_Goal of the exercise_:
Each entry below is to be written out exactly, and the pictures are to be left out.

=== Dataset excerpts ===

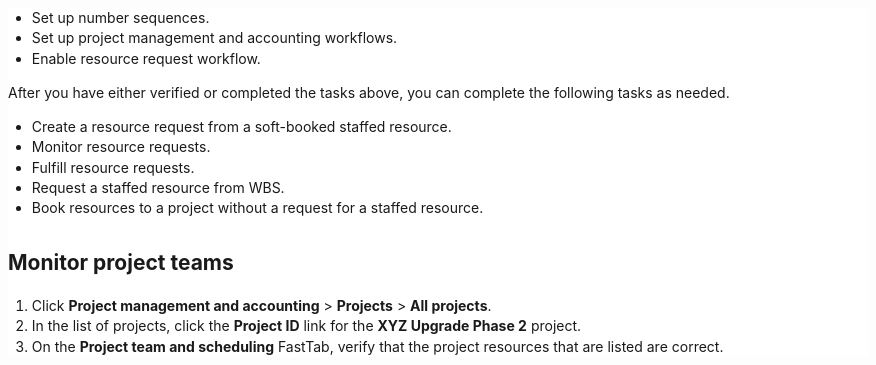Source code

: -   Set up number sequences.
-   Set up project management and accounting workflows.
-   Enable resource request workflow.

After you have either verified or completed the tasks above, you can complete the following tasks as needed.

-   Create a resource request from a soft-booked staffed resource.
-   Monitor resource requests.
-   Fulfill resource requests.
-   Request a staffed resource from WBS.
-   Book resources to a project without a request for a staffed resource.

## <a name="monitor-project-teams"></a>Monitor project teams
1.  Click **Project management and accounting** &gt; **Projects** &gt; **All projects**.
2.  In the list of projects, click the **Project ID** link for the **XYZ Upgrade Phase 2** project.
3.  On the **Project team and scheduling** FastTab, verify that the project resources that are listed are correct.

===

_Answer box_:
Source code

: -   Set up number sequences.
-   Set up project management and accounting workflows.
-   Enable resource request workflow.

After you have either verified or completed the tasks above, you can complete the following tasks as needed.

-   Create a resource request from a soft-booked staffed resource.
-   Monitor resource requests.
-   Fulfill resource requests.
-   Request a staffed resource from WBS.
-   Book resources to a project without a request for a staffed resource.

## <a name="monitor-project-teams"></a>Monitor project teams
1.  Click **Project management and accounting** &gt; **Projects** &gt; **All projects**.
2.  In the list of projects, click the **Project ID** link for the **XYZ Upgrade Phase 2** project.
3.  On the **Project team and scheduling** FastTab, verify that the project resources that are listed are correct.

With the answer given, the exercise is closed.